Неожиданный визит (Вольф, Вернер) - страница 39

«Я не перееду туда, вниз, к тебе, — сказала я, — и от тебя не требую, чтобы ты переехал ко мне, все равно ведь ничего не получится, подождем, пока будет собственная квартира». Его хватило ненадолго, знаешь, он все больше раскисал, мне это никогда не нравилось. Однажды мы пошли на танцы и я предложила ему: «Пошли ко мне, переночуешь у нас, и, вообще, странно, почему нужно вечно напоминать и об этом». Но он не пошел со мной, все торчал внизу у своей матери. И тут она, видно, задала ему жару, знаешь, на следующий вечер, где-то в половине восьмого, он сваливается как снег на голову, я говорю: «Раздевайся». А он останавливается в прихожей перед зеркалом, расчесывает волосы и говорит: «Не знаю, как тебе сказать». И тут я вижу, что у него на руке нет кольца. Я говорю: «Да что там говорить?» «Ну да, — отвечает он, — я все обдумал, это не имеет больше никакого смысла. Или, — говорит он, — мы поженимся на твое восемнадцатилетие, и ты переедешь ко мне!» «Нет, — сказала я, — при таких обстоятельствах я не позволю себя шантажировать». Потом он еще сказал: «Я приду завтра утром за подарками, которые нам на помолвку подарили». От его родителей мы получили чашу для пунша, а дедушка его подарил мне шкатулку для рукоделия. Так дедушка на следующий день сказал мне: «Что ему нужно? Он, видно, спятил! Шкатулку, Кристль, оставь себе!» Он принял все очень близко к сердцу, его дедушка. Знаешь, сколько я всего передумала за это время. Манфред же никогда ни о чем не заботился, ему все казалось само собой разумеющимся.

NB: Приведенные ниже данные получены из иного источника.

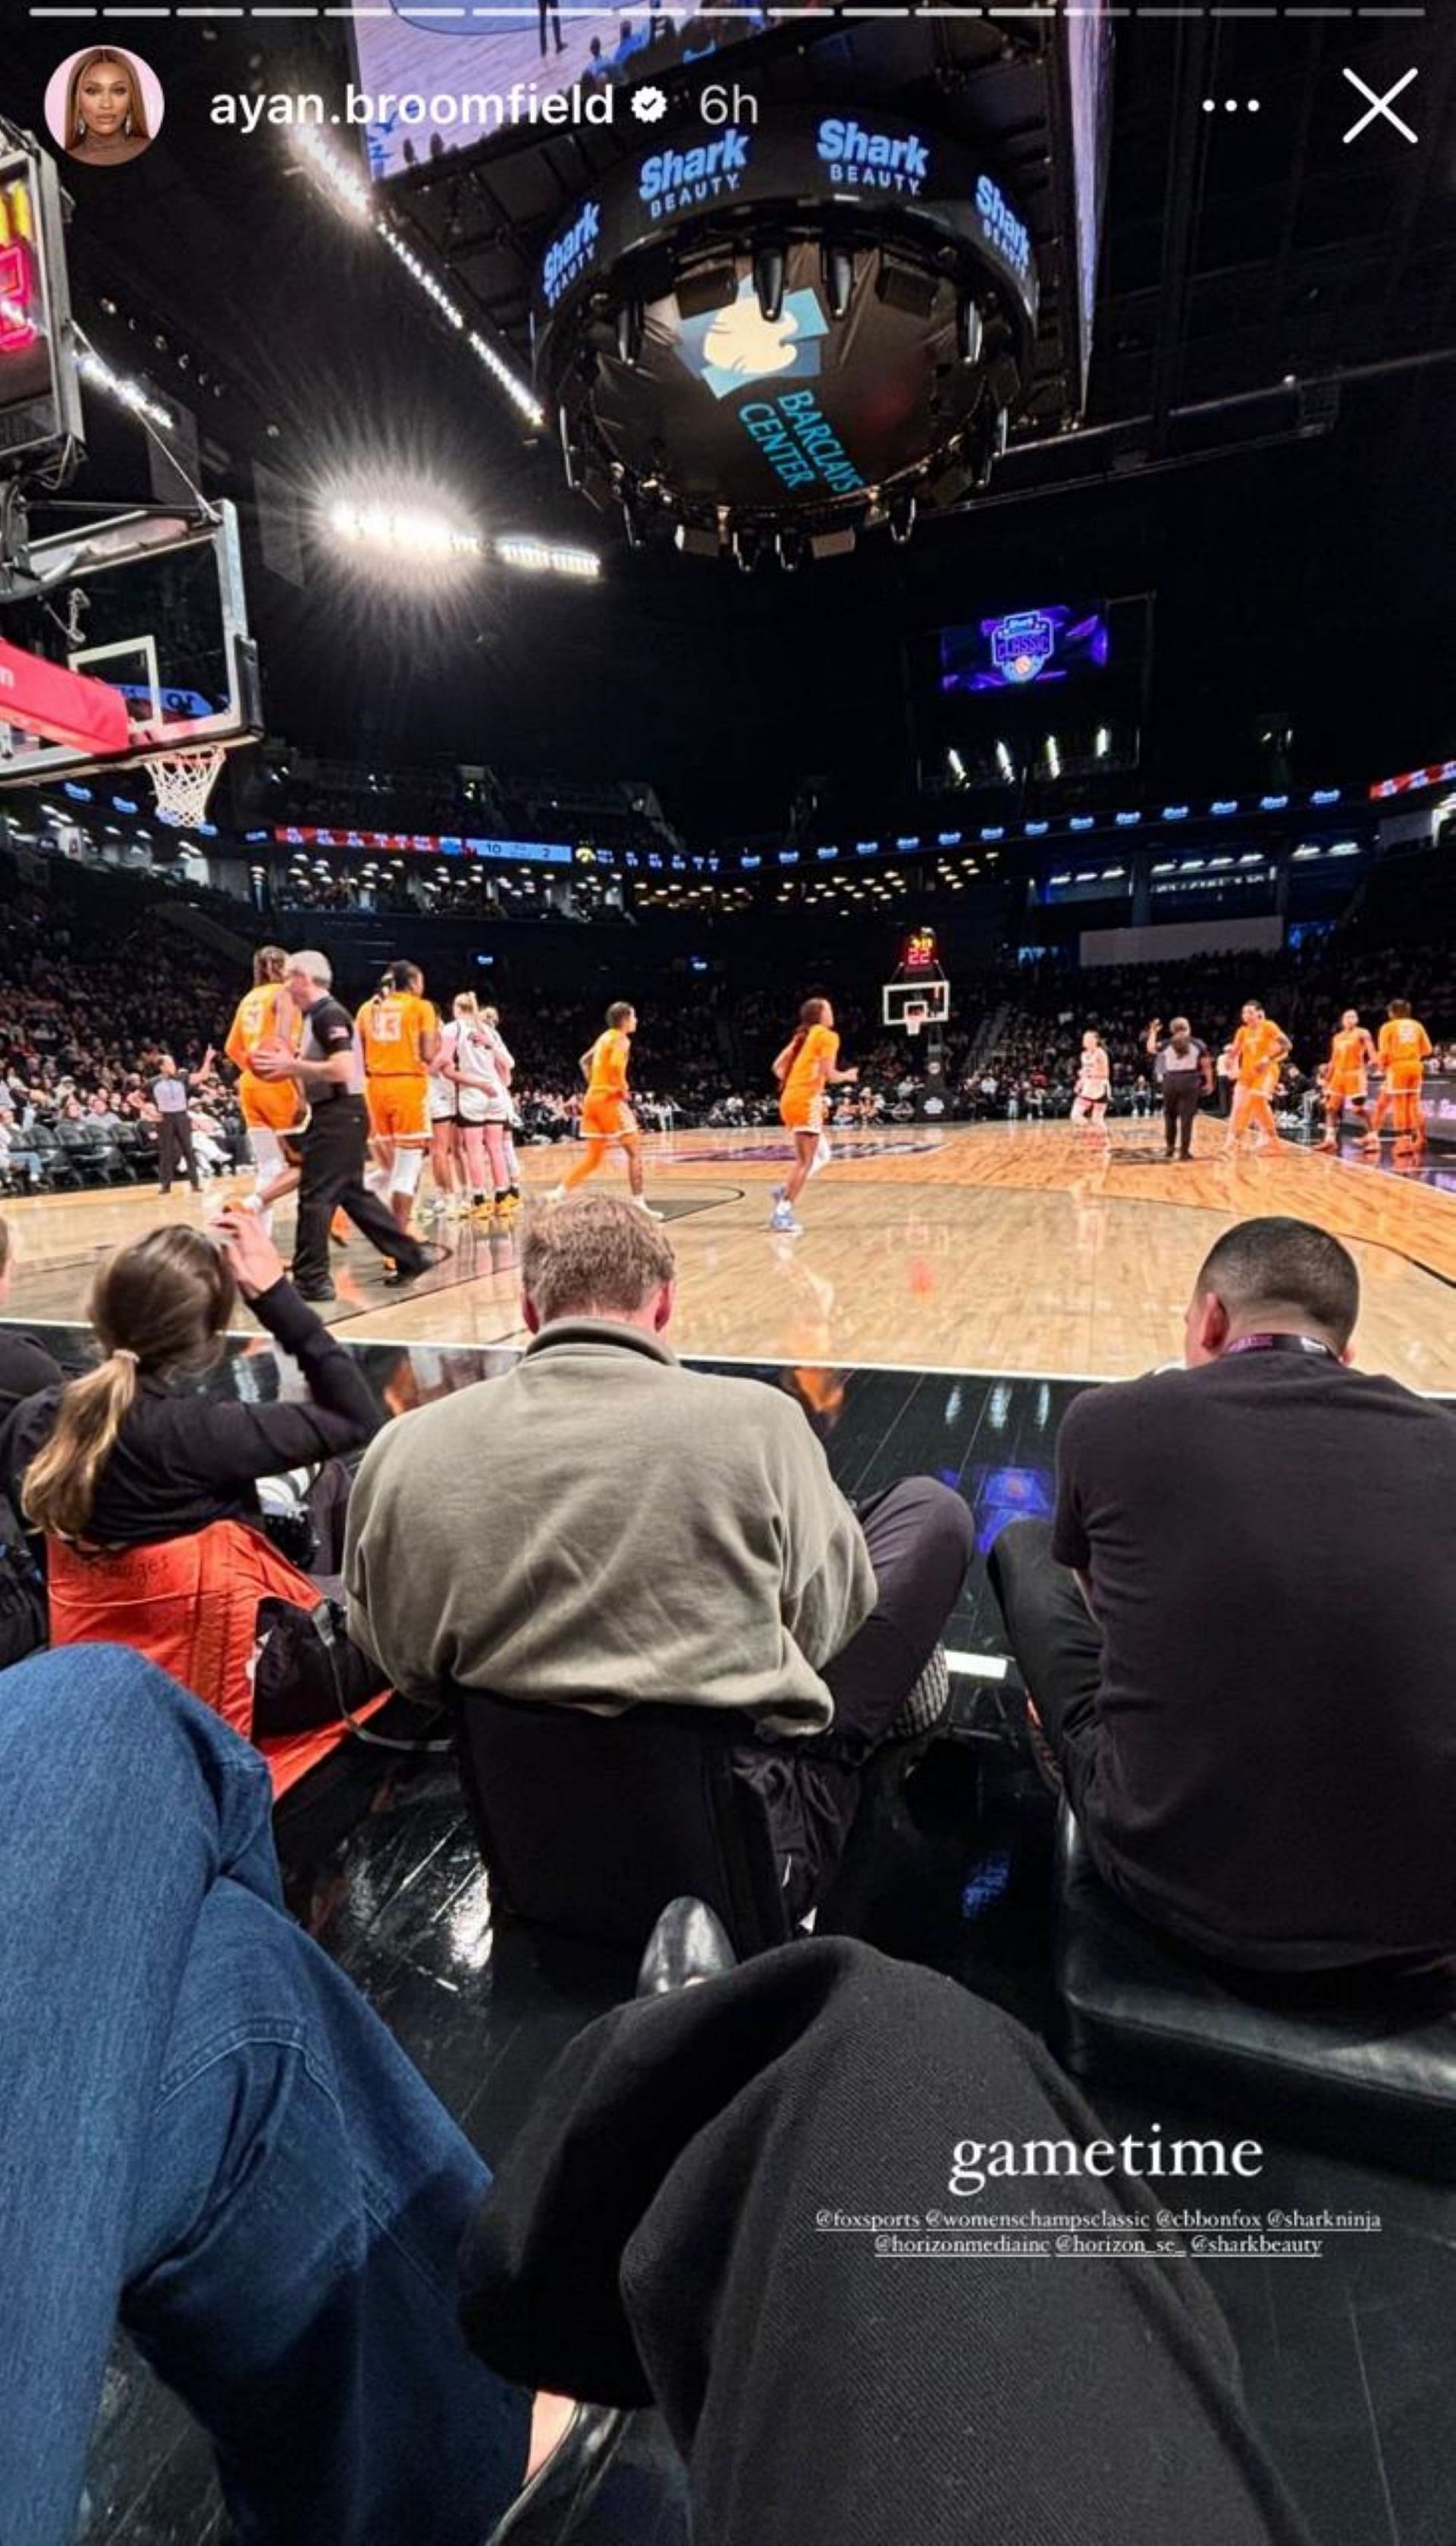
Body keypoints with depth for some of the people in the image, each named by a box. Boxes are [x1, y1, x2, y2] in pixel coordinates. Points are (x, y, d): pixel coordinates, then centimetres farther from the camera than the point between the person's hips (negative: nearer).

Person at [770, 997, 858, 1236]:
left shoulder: (802, 1035, 20)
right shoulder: (828, 1036, -4)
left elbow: (778, 1067, 15)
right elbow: (829, 1075, -12)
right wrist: (848, 1076, 6)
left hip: (790, 1099, 9)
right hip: (806, 1101, -9)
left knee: (819, 1152, 20)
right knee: (805, 1161, -5)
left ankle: (784, 1190, 8)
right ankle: (782, 1213, -9)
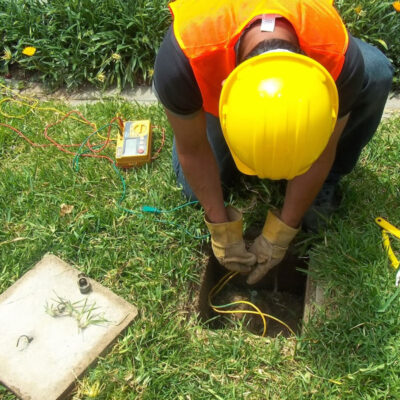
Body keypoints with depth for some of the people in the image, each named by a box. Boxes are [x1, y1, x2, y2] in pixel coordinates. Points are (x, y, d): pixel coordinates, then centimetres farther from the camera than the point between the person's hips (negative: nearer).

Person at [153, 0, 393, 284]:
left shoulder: (339, 59, -41)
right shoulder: (183, 59, -44)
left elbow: (321, 153, -24)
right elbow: (192, 150, -26)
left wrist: (280, 234, -16)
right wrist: (222, 229, -18)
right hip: (216, 84, 0)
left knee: (376, 74, -27)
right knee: (196, 188, -12)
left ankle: (326, 182, -5)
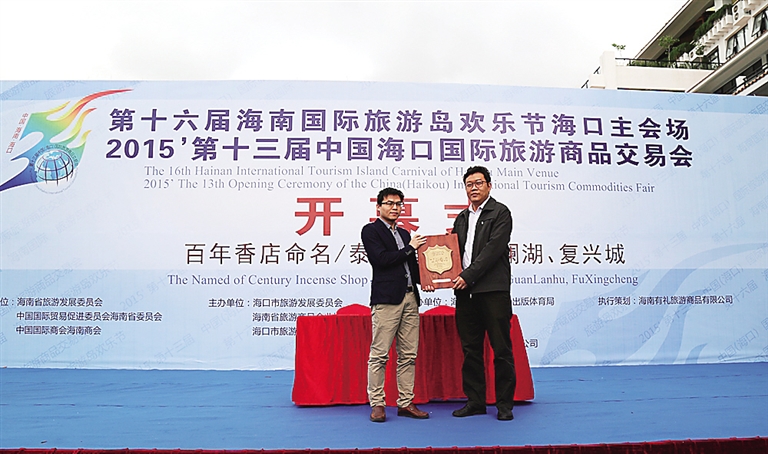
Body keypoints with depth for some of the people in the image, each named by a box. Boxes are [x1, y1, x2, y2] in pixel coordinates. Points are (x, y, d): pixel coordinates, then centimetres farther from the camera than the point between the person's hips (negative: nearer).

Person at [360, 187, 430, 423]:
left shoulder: (405, 233, 22)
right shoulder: (370, 230, 2)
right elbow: (381, 259, -12)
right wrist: (410, 248, -4)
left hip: (410, 297, 7)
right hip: (386, 299, -7)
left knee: (408, 354, 8)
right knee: (379, 354, -4)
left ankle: (405, 402, 16)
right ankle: (377, 404, 6)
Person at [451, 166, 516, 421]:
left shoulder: (500, 213, -1)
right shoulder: (461, 218, 19)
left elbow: (493, 249, -12)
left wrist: (468, 276, -16)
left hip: (493, 291, -6)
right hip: (465, 292, 6)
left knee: (501, 349, 2)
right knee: (470, 349, 10)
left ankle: (504, 404, 12)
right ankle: (475, 401, 21)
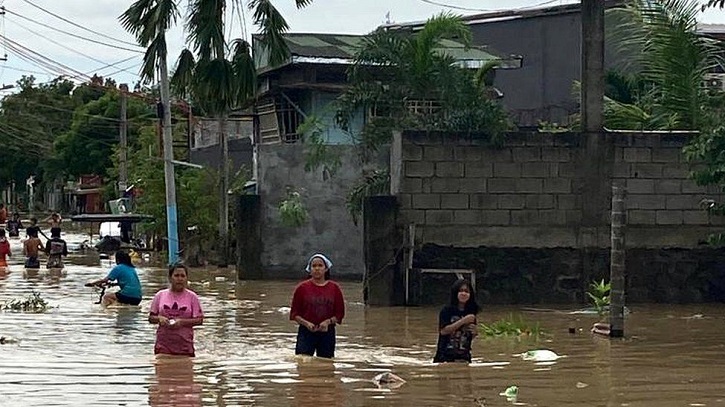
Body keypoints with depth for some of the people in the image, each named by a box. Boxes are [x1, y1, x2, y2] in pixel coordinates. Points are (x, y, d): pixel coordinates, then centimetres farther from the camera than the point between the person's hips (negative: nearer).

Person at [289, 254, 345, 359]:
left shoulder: (334, 288, 5)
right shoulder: (302, 287, 1)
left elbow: (340, 313, 7)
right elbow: (294, 313, 3)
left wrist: (329, 321, -12)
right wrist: (306, 323, -14)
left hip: (327, 332, 2)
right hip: (306, 331, -2)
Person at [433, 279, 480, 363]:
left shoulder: (470, 312, 8)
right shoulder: (447, 310, -5)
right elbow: (443, 330, -16)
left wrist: (474, 332, -7)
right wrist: (463, 321, -18)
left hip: (464, 356, 4)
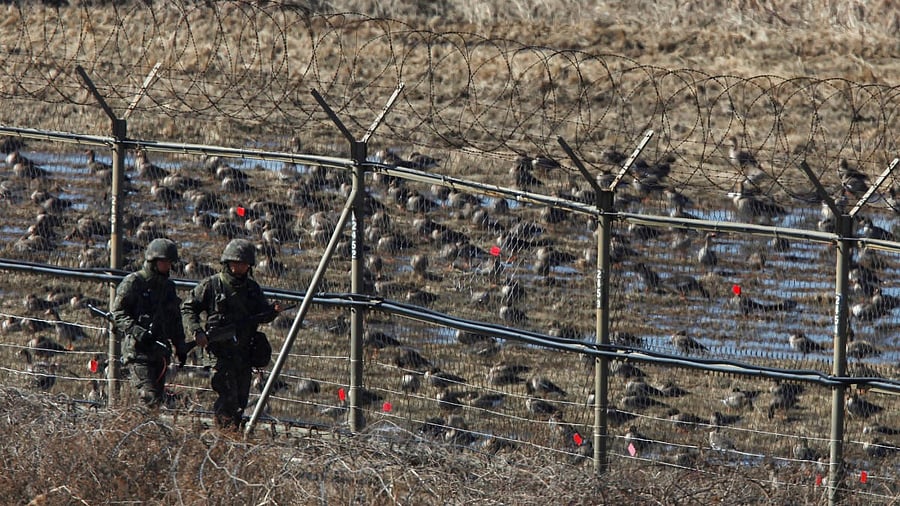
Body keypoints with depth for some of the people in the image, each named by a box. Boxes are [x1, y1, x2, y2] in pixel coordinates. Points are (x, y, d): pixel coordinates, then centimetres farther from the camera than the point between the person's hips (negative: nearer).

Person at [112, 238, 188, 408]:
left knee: (158, 398, 5)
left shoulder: (168, 287, 18)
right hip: (138, 350, -7)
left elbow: (175, 321, 27)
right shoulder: (134, 282, -3)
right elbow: (117, 312, -8)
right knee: (149, 396, -17)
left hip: (160, 350, 7)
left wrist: (180, 346, 19)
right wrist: (136, 331, -20)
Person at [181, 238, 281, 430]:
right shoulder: (211, 285, -2)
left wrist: (273, 312, -8)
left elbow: (261, 315, 15)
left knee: (241, 398, 8)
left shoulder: (252, 288, 12)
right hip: (221, 351, -5)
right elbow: (188, 308, 1)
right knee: (228, 396, -14)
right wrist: (196, 332, -14)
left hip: (245, 352, 5)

Кристль, она ведь справится. А мне тогда пришлось учебу прервать из-за ребенка, ты представляешь, папа тогда учился на курсах, денег зарабатывал мало, мама лежала в больнице с раком, получала только пенсию. Ой мамочки, был действительно ужасный год. И от Манфреда ни гроша, он служил в армии.

Значит, так! Я должна где-то достать денег. Они в конце концов тоже поняли, ну, совет округа, что я бросаю учебу и мне нужна работа. Какое-то время я работала на одном текстильном предприятии, мы делали такие игрушечные наборы для вышивки. Там я пробыла, пока не родилась Катрин. Потом перешла на электрозавод, где работала мать Манфреда. Господи, она меня там так ославила! Но ее коллеги по работе уже знали, какая она змея. А мне она все плакалась: «Как же ты могла отвергнуть моего Манфреда!»

У моих родителей был девиз: лучше один в колыбели, чем на совести. В чем могли, всегда мне помогали. Я опять стала ходить на танцы, друзья у меня были, то один, то другой. С подругой одной мы крутили парнями как хотели, для разнообразия порой менялись, представляешь? В Л., где жила Хильдегард, есть большой парк, а в парке пруд с гондолами, на нем остров, а на острове каждую среду были танцы, с первой среды в мае до последней среды в сентябре. И так романтично! Знаешь, туда приходили и венгры, и я как-то говорю своей подружке: «Слышь, Хильдегард, вон тот сзади, который так классно выглядит, — это наверняка венгр». «Ерунда, — говорит Хильдегард, — он живет в Л., это я знаю точно». Я была прямо как на иголках. Потом начался танец, и он вдруг встал и кивнул мне. Хильдегард потом накинулась на меня: «Ну, ты даешь! Тебе все по плечу!» «Что ты, — говорю я, — я же ничего не делала, он ведь сам подошел». Ох и посмеялась я тогда! Раньше Дитер, как и я, был обручен.